**Check your understanding:**
#1 Reproduce the stretch of the blog excerpt from "First I had" through "couldn't be found." word for word.
#2 Condense the paragraph of the blog excerpt that begins "I got a large number of packages this year" into a short bulleted list that keeps its main facts.

Satya's blog - 2009/01/
Based on a post at
Go Green Charleston blog, I had some thoughts:
I got a large number of packages this year. I freecycled all the boxes and packing material (including peanuts and brown paper) to a family that's moving to New Jersey. There were 2 small air bubble bags that went with it. The best part: I bought two new computer cases which came with those custom tall, thin, boxes. Well, this family has two computers they're moving, so those boxes and their foam padding came in handy! Now the treadmill I bought has a ton of waste, where can I recycle it?
Update: Plastic bags went to the grocery store. I think they know how to sort them out. The metal bits will be taken to a recycling drop-site, and are in my car now. The cardboard was recycled, and I still have the wood. I *could* build a shelf, but why? Last updated: Jan 14 2009 15:05
I use kino for video editing. The newest version which comes with Ubuntu
Intrepid Ibex (8.10), version 1.3.1, has some bugs related to scene splitting.
After trying (not very hard) and failing to get the kino devs to acknowledge
the bug, I tried
to compile kino on my box. Mistake.
First I had to apt-get install about 100 packages (really, I counted and there
were definitely over 100). Then it complained that frame.h was including libavcodec/avcodec.h and a couple of others, which couldn't be found.
Some googling turned up
a laugh at Redhat
"Why is it that every decent multimedia production tool always requires stuff to build its tarball that is not part of the fedora repositories?"and then this, which said to reference avcodec.h and so on, i.e. remove the libavcodec/ directory qualifier from the #include lines in frame.h However, the compiled kino segfaulted when I tried to run it. Then it occurred to me to go grab an *older* debian package, one which I know works -- the one from Ubuntu Hardy (8.04)! See, so far I'd been trying to find *newer* packages. I added Hardy main to the apt sources.list file, and got synaptic to "Force version" for kino to Hardy, then locked kino's version. Too bad it still screws up the scene splits, though. After pinning ("force version" is also known as "pinning") various packages, I could not fix the problem. Eventually I tried editing a recently-captured video file. It kept the scene splits. So, apparently, my old files have some issue that makes them lose the scene split data after a kino FX operation. Weird. This confusion arose because I've only edited old files since the Ubuntu upgrade. Sigh. What a waste of time.
I have a Sansa Sandisk E200P music device that shows up as a USB mass storage device under Linux.

**Entries shown:**

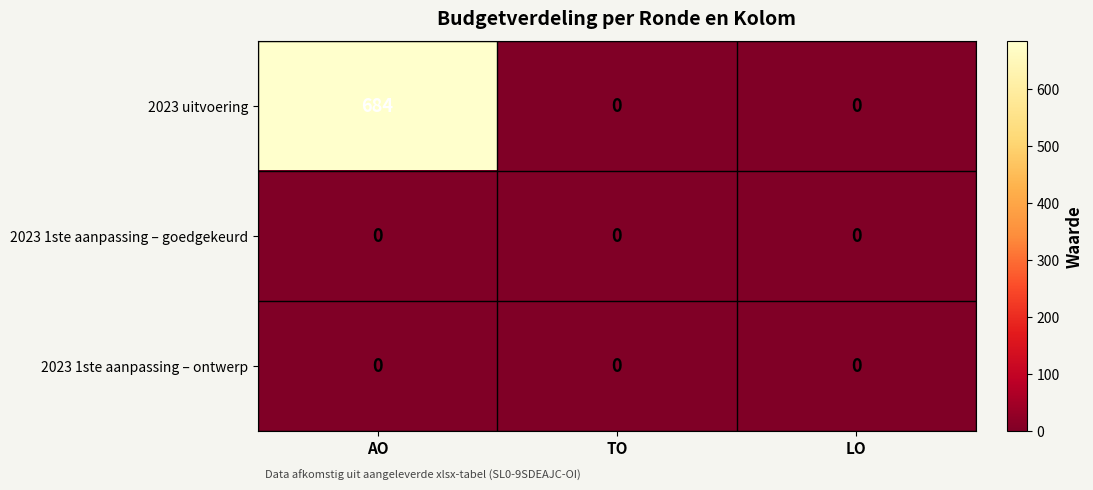

Reading right to left, what are all the values shown in this chart?

2023 uitvoering: 0	0	684
2023 1ste aanpassing – goedgekeurd: 0	0	0
2023 1ste aanpassing – ontwerp: 0	0	0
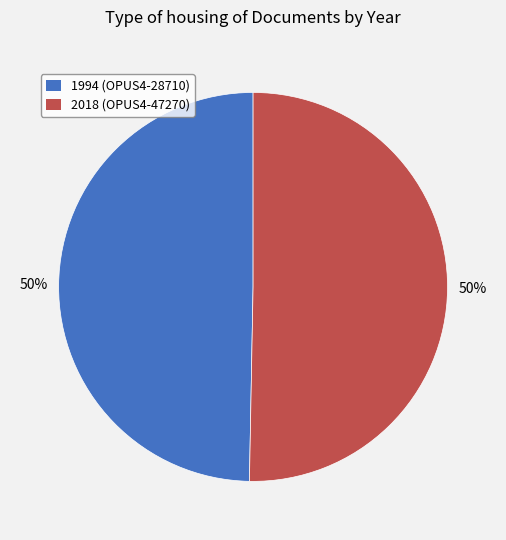

Which slice represents more than half of the pie?

OPUS4-47270 (2018)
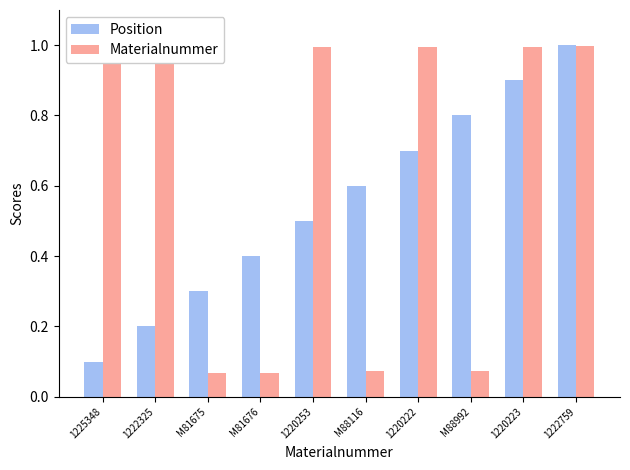

What is the label of the 5th bar from the left?

1220253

**Answers for this exercise:**
#1
First I had to apt-get install about 100 packages (really, I counted and there
were definitely over 100). Then it complained that frame.h was including libavcodec/avcodec.h and a couple of others, which couldn't be found.

#2
- The writer received a large number of packages this year.
- All the boxes and packing material, including peanuts, brown paper and two small air bubble bags, were freecycled to a family moving to New Jersey.
- Two new computer cases came in custom tall, thin boxes with foam padding, which suited the family's two computers.
- A newly bought treadmill came with a lot of waste, and the writer asks where it can be recycled.